My revenge looks back at me, out of the mirror. The new fake me looks twice as real as the old. Underneath my clothes my breasts have become blind, my iliac crests mottle and bruise. Strung out between my legs is a triangle of air that pulls away from sex, while my hands clutch. It used to be the other way around.
I root through the bag, looking for a past. At the bottom, discoloured by Wine Rose and Gentlelight, I find a small, portable Virgin. She is made of transparent plastic, except for her cloak, which is coloured blue. ‘A present from Lourdes’ is written on the globe at her feet, underneath her heel and the serpent. Mary is full of surprises. Her little blue crown is a screw-off top, and her body is filled with holy water, which I drink.
Down by the water’s edge I set her sailing on her back, off to Ben, who is sentimental that way.
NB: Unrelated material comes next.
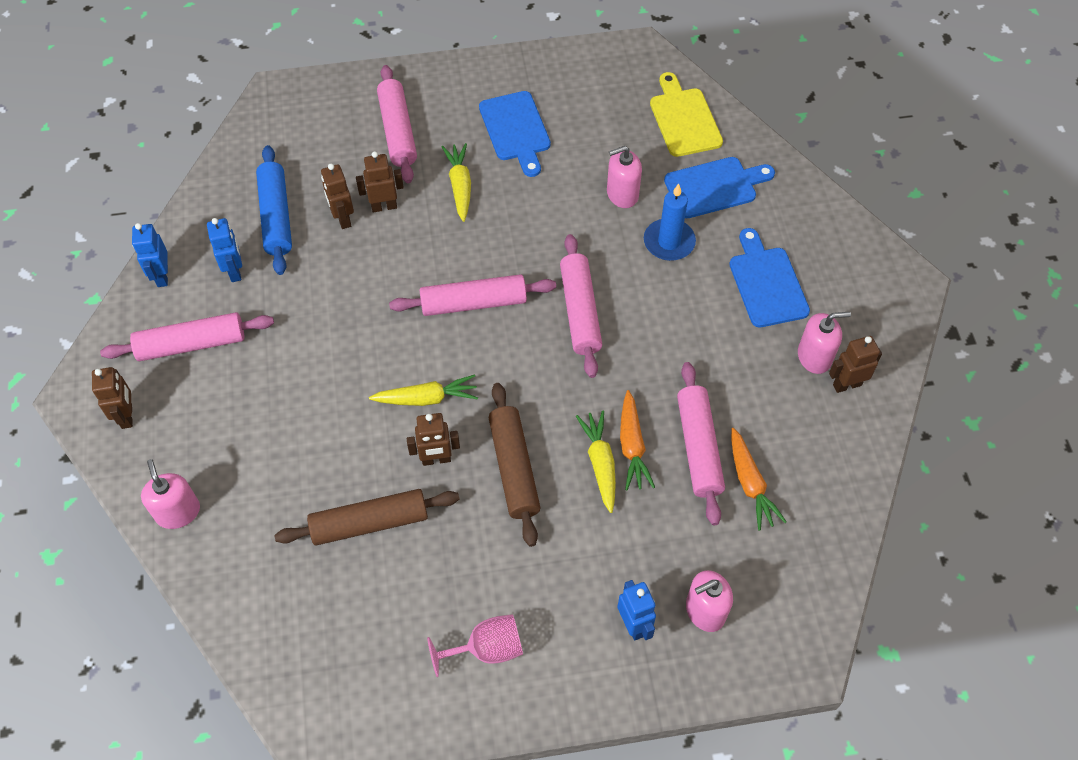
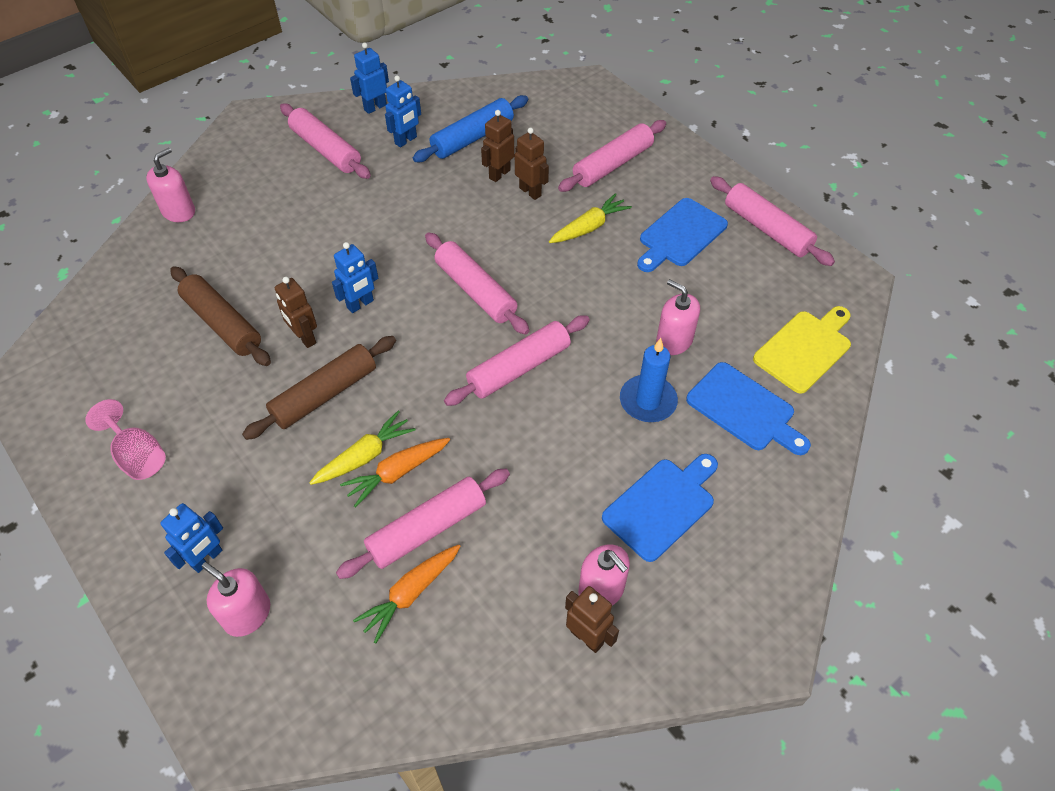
camera: 60 degrees right, 5 degrees down
brown robot [92,367,133,429] -> none
yellow carrot [369,374,478,406] -> blue robot [332,242,378,313]
none -> pink rolling pin [710,176,835,266]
Then I follow her into his story, with its doves and prostitutes, its railway stations and marks on the skin. I have nowhere else to go. I love that man.
INDIFFERENCE
The young man in the corner was covered in flour. His coat was white, his shoes were white and there was a white paper hat askew on his head. Around his mouth and nose was the red weal of sweating skin where he had worn a mask to keep out the dust. The rest of him was perfectly edible and would turn to dough if he stepped outside in the rain.
He was with a pal. They were assessing her as she sat across the room from them with a glass of Guinness and an old newspaper that someone had left behind.
‘What do you think?’ asked the white man.
‘I wouldn’t go near her with a bag of dicks,’ said his companion, who was left-handed — or at least that was the hand that was holding his pint. He had the thin Saturday-matinée face of a villain; of the man who might kidnap the young girl and end up in a duel with Errol Flynn. She saw him swinging out of velvet drapes, up-ending tables and jumping from the chandelier, brandishing, not a sword, but a hessian bag from which come soft gurgles and thin protesting squeaks.
Errol Flynn wounds him badly and is leaning over his throat ready for the final, ungentlemanly slash when the bag of dicks escapes, rolls down a flight of steps, shuffles over to the beautiful young girl and starts to whine. She unties the knot and sets them free.
‘What a peculiar language you speak,’ she said mentally, with a half-smile and a nod, as if her own were normal. ‘Normal’ usually implied American. I am Canadian, she used to say, it may be a very boring country, but who needs history when we have so much weather?
Irish people had no weather at all apart from vague shifts from damp to wet, and they talked history like it was happening down the road. They also sang quite a bit and were depressingly ethnic. They thought her bland.